The link to what Dr. Mason was saying is transgenerational trauma. There are children who grew up in Northern Ireland who never had any direct experience of living in a society that was at conflict. They know nothing of what it was like in the 1970s, 1980s or 1990s. However, through the storytelling of fathers and mothers and the history of their family, they have been imbued with the trauma of what their family experienced in terms of persecution and injustice. While young people do not have a direct experience of trauma, their lives are disrupted because the trauma of their parents and their families is communicated to them. When the flag dispute comes up, they are primed and ready to act on it. The emotional energy is there, the hurt is there and the sense of personal hurt and victimisation is already present, transmitted through their families and able to be acted out when the opportunity arises. There are many links with deprivation and the economic situation. As those things start to kick in, people revert to a more primitive, atavistic way of living and that experience of hurt, victimisation and pain is more easily activated.

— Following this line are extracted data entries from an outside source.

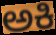
ಅಕಿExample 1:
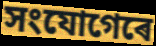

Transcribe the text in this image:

সংযোগেৰে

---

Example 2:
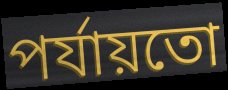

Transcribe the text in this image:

পৰ্যায়তো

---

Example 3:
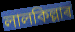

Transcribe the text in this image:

লালকিল্লাৰ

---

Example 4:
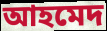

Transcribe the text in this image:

আহমেদ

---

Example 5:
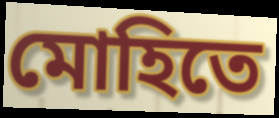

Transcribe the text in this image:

মোহিতেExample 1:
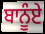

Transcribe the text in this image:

ਬਾਨੂੰਏ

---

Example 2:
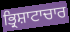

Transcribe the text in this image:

ਭ੍ਰਿਸ਼ਾਟਾਚਾਰ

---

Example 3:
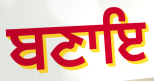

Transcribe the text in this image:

ਬਣਾਇ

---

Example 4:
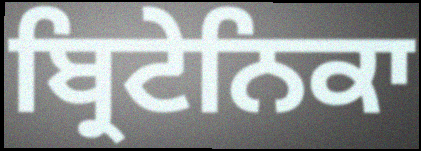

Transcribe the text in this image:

ਬ੍ਰਿਟੇਨਿਕਾ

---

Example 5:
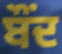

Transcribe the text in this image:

ਬੌਂਦ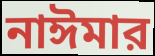
নাঈমার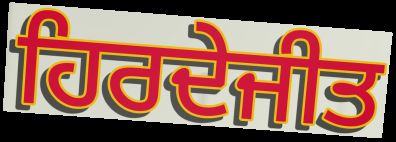
ਹਿਰਦੇਜੀਤ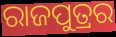
ରାଜପୁତ୍ରର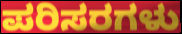
ಪರಿಸರಗಳುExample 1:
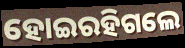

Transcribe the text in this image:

ହୋଇରହିଗଲେ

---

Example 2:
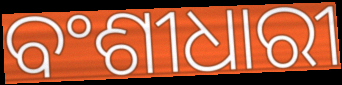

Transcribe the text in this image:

ବଂଶୀଧାରୀ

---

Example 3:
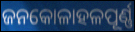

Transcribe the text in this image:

ଜନକୋଳାହଳପୂର୍ଣ୍ଣ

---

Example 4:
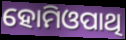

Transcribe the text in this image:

ହୋମିଓପାଥି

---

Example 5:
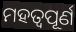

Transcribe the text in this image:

ମହତ୍ୱପୂର୍ଣ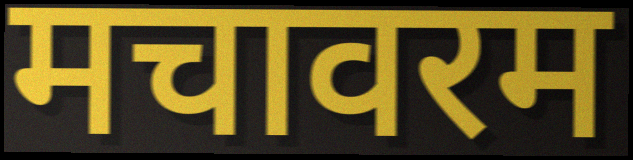
मचावरम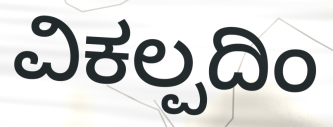
ವಿಕಲ್ಪದಿಂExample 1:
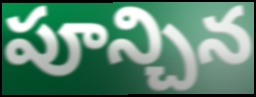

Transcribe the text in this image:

పూన్చిన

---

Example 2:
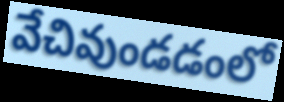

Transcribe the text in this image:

వేచివుండడంలో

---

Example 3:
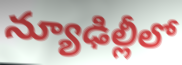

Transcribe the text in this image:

న్యూఢిల్లీలో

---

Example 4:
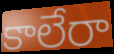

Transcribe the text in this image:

కాలేరా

When we start talking about the future and reconciliation, one of the phrases that occurs frequently is "dealing with the past". I struggle to know what that means. The implication is that we do something and it goes away. What we have is people living with a deep sense of hurt and a huge sense of victimhood. This will not go away with simple action but needs to be processed. We live in a society that needs to be brought through a process. While the Good Friday Agreement brought in the appropriate institutions and gave us anything we could wish for from an institutional point of view, what will bring us forward from where we are sitting at the moment is not institutional but relational. It is about starting to deal with painful truths that are emotional, that concern how we see ourselves and know ourselves, and to do with what we have done to one another. Finding a way to begin to process that and talk about and deal with it is what dealing with the past is about. That is by far the hardest thing to do. It cannot be written down or legislated for but it involves courageous leadership, political leadership and, if I can pick up on the point made by Dr. Mason, it involves the churches acknowledging their role in this and saying sorry for it. It involves people saying that they have done wrong here or hurt people and that they are sorry and that we need a new future. That is very difficult.